Jim Galloway on the History of the TD Jazz Festival, the Inside Track Interview Series, and Who To Watch in 2012

I had the fortune of checking in with former artistic director Jim Galloway for anecdotes about his time with the festival (1986 – 2008) and the scoop on the performers he is interviewing for the Ken Page Memorial Trust Inside Track series this year.

Q: What is the strangest thing that has happened to you while working on the festival?
A: One act came into town… we were driving along Queen St… and his road manager says, ‘Stop the car, I have to say hi to this beautiful woman.’ He jumped out and we never saw him again, not even at the actual show, so I’m assuming he made out O.K. with her.

Q: What are some of the best bookings you’ve made?
A: Oh, there are so many… One of the most satisfying things in the early years was that we had the funding to present Johnny Griffin for free at City Hall, and Charles Lloyd another time. Musically they were great, but just the fact that the shows were open and free was amazing.

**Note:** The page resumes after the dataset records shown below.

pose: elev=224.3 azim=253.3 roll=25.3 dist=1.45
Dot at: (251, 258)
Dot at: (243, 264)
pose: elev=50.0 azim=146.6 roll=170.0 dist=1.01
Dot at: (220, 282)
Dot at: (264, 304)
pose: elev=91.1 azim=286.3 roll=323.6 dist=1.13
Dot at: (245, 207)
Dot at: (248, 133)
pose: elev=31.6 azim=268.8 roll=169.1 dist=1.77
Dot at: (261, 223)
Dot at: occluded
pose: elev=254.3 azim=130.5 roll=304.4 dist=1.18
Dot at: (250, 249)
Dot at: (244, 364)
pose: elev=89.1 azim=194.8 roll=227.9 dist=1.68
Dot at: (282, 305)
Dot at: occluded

Q: Let’s talk about the interviews you’re doing for the Inside Track this year. How do you get something new and interesting out of somebody like Bill Frisell, who has been interviewed hundreds of times?
A: I think it helps that I’m a musician interviewing them, so I might think of some things that the average person might not. Houston Person and I have been friends for a long time. We worked together recently in Texas, so that’ll be easy… Roberta Gambarini is… a real musician. She knows the music. And a great singer. I’ve known her for a long time. William Carn has subbed into my big band. John Medeski I don’t really know, but we’ll find common ground somewhere.

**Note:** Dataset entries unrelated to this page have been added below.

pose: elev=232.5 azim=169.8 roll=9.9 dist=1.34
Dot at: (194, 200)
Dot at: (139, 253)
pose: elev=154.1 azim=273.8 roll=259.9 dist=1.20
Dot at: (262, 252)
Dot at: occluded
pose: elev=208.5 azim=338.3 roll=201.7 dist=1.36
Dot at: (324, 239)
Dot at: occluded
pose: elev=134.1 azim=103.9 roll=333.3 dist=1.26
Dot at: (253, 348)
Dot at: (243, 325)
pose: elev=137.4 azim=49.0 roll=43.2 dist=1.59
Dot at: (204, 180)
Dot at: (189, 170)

Q: Are there any other bookings that stick out in your mind?
A: Sun-Ra. Oooo. The rehearsal in the afternoon was a disaster. I was there with [a friend], and I looked at him and said, "I think we need a drink." At night, it came together. They always had robes and all this stuff on… I looked at this guy playing a tambourine or shaker, and I thought, isn’t that the bus driver? [laughs]

Q: What were some of the challenges you faced with founding the festival?
A: We had surprisingly few screw-ups… There had been a previous musical event in Toronto that folded and left a trail of debt… For the first couple of years, we didn’t have the right reputation. I had to convince people to come. Now they want to come.

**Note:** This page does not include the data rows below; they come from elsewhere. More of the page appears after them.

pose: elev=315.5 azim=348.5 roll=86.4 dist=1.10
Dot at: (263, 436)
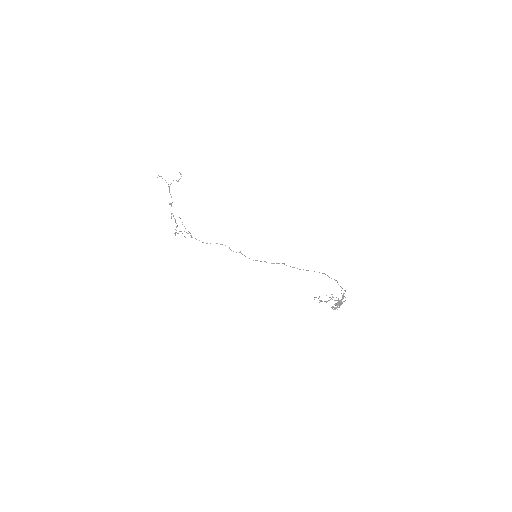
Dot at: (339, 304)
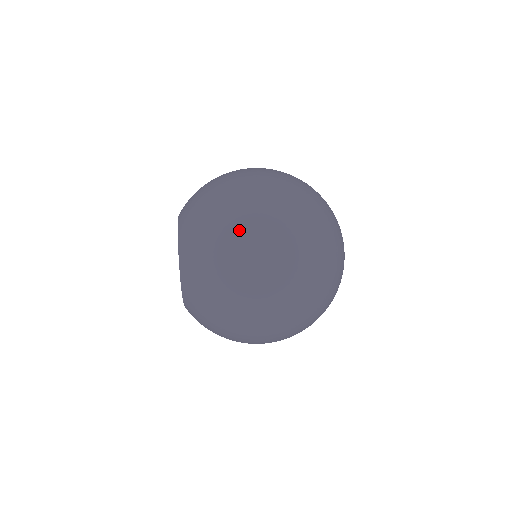
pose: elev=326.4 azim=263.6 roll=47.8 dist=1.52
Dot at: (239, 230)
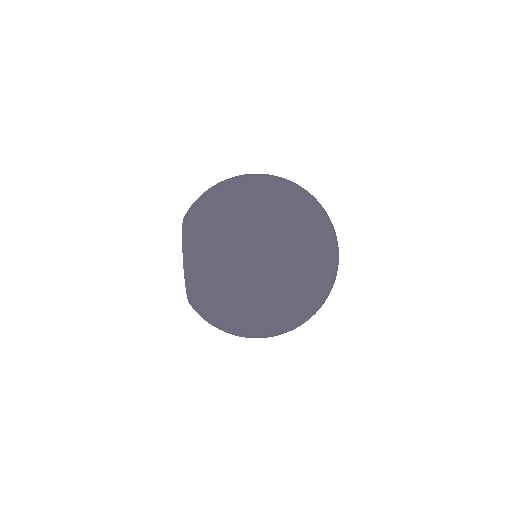
Dot at: (242, 302)
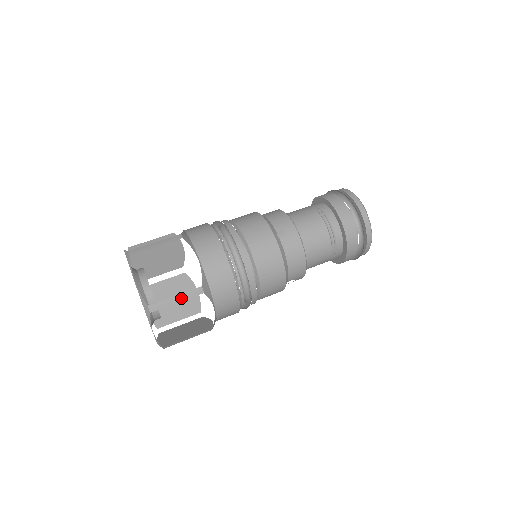
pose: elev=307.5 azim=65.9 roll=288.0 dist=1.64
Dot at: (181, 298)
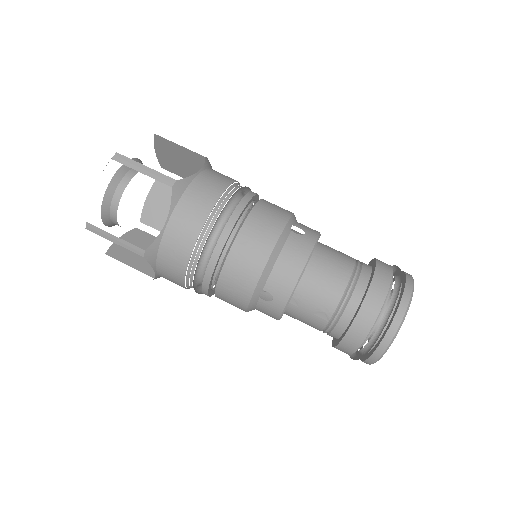
Dot at: (149, 172)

Q: You’ve been on the scene in Toronto over an extended period of time. How would you say it’s changed?
A: It’s gone steadily downhill. And if you consider the number of world class guys that used to come to The Colonial, The Town Tavern. You didn’t even bother having to see who was in that week, you knew it was a good jazzer. Some nights you would hop from one to the other. Ben Webster, I went every night. Are you kidding? And now it seems… we’ve largely lost the young audience.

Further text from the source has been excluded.